## PROBLEM DETAILS
After reading the data below, copy out every line that contains the word "Nolah".

Collection entries:
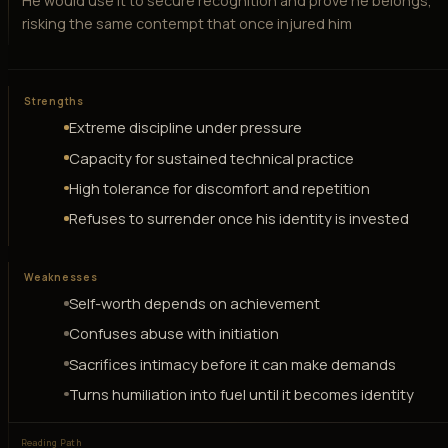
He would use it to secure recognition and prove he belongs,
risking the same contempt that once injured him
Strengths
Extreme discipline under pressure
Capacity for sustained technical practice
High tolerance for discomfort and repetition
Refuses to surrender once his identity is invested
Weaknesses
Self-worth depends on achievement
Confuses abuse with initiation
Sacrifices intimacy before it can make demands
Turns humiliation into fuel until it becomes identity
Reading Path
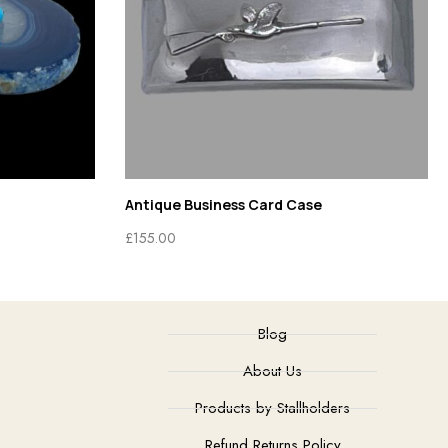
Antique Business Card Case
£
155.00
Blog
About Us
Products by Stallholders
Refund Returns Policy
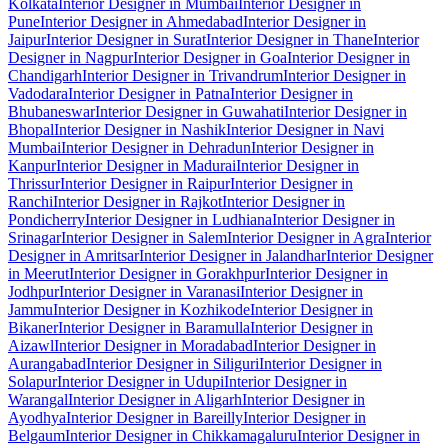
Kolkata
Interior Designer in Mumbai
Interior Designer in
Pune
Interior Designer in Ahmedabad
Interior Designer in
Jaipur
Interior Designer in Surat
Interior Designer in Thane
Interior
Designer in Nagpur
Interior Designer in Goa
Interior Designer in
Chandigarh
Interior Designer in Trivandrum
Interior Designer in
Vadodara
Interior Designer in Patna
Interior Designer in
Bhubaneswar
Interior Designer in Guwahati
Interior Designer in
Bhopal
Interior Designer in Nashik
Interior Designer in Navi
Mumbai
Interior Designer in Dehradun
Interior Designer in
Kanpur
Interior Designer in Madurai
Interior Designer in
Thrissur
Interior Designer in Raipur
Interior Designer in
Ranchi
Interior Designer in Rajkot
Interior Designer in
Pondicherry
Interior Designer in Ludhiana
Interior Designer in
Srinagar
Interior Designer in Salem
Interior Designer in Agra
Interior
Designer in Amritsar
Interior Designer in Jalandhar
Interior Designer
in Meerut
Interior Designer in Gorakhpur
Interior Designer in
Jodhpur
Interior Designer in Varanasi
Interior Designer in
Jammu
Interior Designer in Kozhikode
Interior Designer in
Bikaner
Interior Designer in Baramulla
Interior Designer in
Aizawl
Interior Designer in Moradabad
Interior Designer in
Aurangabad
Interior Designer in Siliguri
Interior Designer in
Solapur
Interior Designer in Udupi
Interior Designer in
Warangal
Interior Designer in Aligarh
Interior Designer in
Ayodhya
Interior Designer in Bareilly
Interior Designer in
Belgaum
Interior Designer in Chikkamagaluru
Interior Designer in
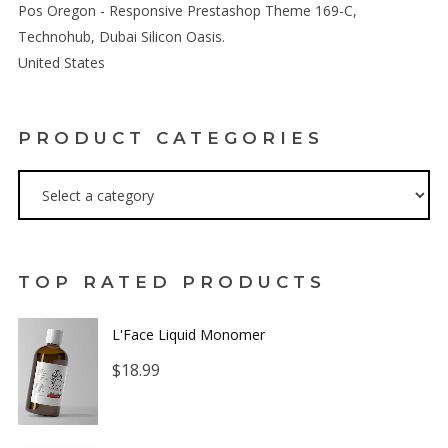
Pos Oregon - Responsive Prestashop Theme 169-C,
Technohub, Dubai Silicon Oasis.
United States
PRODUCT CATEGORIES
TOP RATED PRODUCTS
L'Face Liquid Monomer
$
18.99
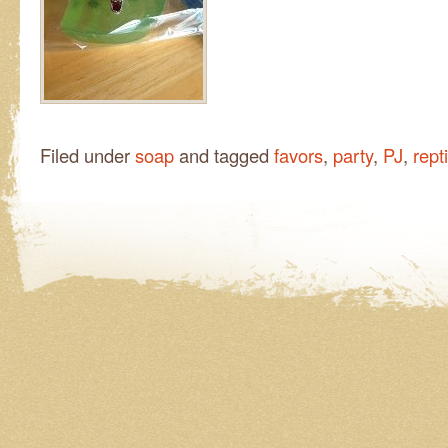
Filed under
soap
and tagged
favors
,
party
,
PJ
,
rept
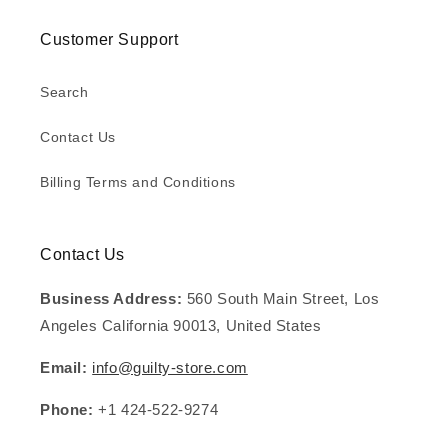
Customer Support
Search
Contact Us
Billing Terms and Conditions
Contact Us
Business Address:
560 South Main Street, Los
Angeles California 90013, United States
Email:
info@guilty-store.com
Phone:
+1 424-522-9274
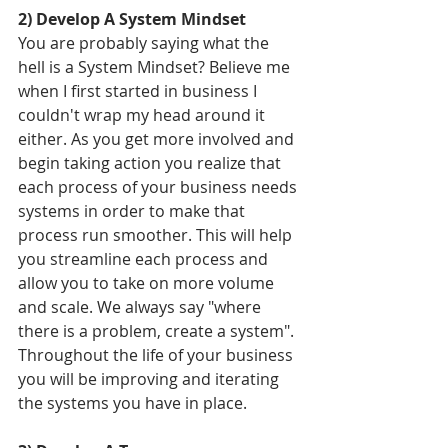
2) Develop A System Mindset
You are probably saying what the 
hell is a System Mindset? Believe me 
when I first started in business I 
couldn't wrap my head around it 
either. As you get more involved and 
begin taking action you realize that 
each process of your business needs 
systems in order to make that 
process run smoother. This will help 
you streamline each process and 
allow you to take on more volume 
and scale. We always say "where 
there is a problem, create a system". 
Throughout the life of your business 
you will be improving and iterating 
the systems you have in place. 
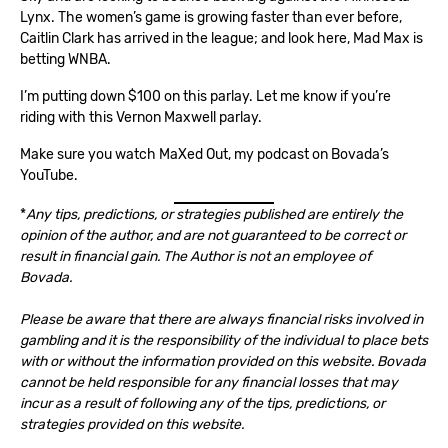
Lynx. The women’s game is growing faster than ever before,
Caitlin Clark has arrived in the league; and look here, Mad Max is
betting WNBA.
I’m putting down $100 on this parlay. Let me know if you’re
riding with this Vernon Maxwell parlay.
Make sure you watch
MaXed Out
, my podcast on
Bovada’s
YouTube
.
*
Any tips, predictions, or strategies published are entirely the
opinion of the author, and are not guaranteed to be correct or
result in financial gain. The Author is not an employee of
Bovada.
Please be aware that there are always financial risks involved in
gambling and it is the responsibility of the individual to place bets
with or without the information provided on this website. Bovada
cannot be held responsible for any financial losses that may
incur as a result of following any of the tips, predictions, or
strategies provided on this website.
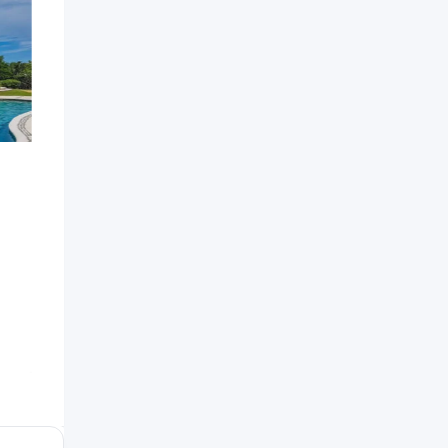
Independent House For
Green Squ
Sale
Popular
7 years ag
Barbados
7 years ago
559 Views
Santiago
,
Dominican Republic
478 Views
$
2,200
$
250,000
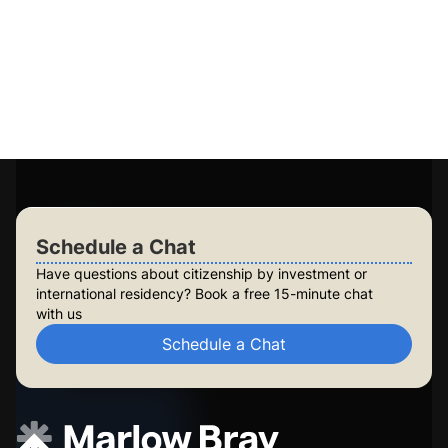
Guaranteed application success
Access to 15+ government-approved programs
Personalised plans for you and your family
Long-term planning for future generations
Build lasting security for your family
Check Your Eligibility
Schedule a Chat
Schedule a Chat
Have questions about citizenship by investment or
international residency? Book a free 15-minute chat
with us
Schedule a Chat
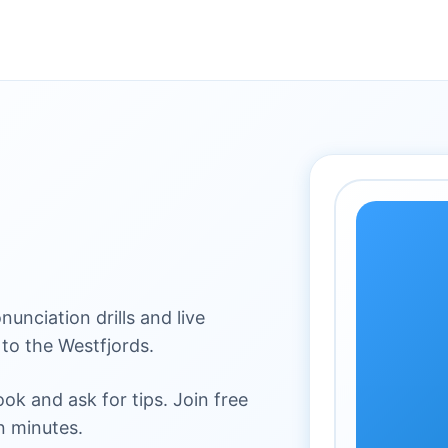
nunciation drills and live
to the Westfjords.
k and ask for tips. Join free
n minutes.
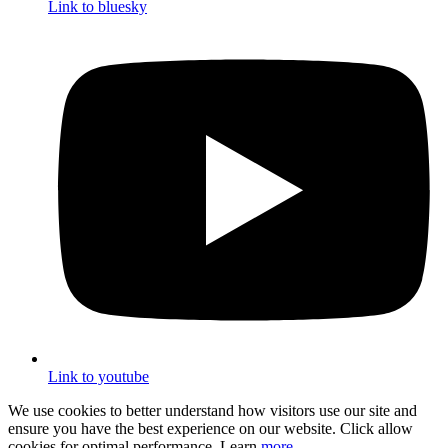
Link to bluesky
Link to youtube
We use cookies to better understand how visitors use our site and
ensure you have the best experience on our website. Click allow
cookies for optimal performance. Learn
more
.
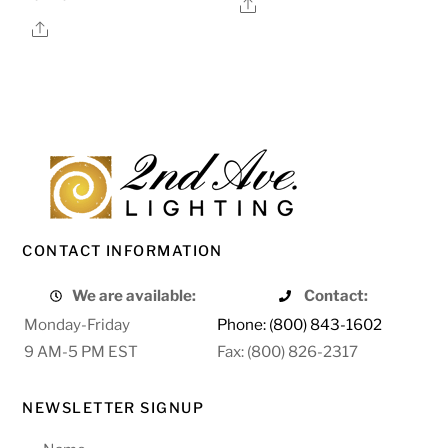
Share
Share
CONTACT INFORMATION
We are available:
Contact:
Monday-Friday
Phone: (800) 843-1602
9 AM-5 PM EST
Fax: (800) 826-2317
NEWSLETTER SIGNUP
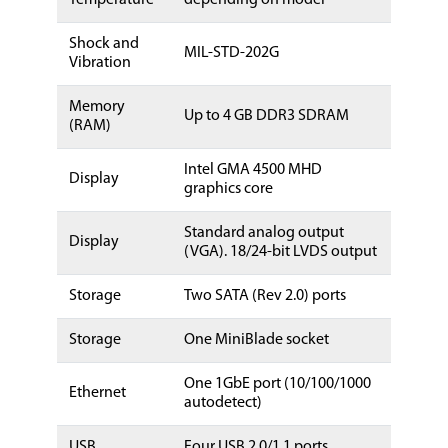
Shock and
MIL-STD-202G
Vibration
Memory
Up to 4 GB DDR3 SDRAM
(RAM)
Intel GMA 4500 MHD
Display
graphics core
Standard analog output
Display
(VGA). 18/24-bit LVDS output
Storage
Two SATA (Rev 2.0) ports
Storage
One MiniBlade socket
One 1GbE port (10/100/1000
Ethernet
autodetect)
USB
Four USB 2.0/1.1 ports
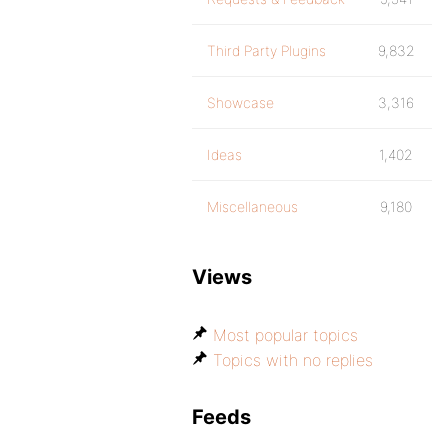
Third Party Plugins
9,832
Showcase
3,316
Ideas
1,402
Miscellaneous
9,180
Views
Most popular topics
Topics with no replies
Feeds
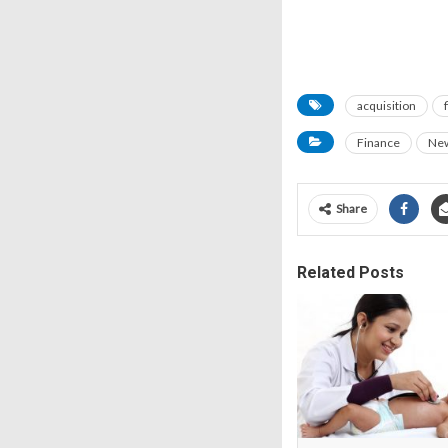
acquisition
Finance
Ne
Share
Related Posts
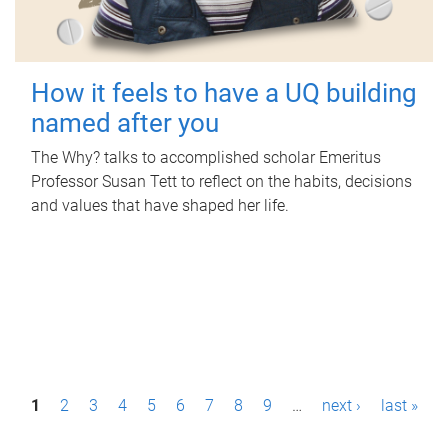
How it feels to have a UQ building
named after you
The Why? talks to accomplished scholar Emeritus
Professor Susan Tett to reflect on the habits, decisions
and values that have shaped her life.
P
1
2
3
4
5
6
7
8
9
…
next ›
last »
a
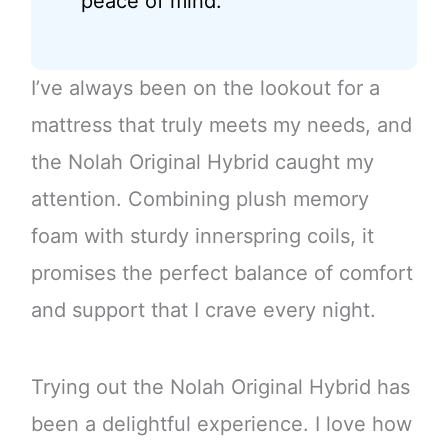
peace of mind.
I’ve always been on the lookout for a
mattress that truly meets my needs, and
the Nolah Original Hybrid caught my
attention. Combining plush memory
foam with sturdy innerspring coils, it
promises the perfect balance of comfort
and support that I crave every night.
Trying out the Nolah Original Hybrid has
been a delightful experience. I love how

## SOLVED EXERCISE
the Nolah Original Hybrid caught my
Trying out the Nolah Original Hybrid has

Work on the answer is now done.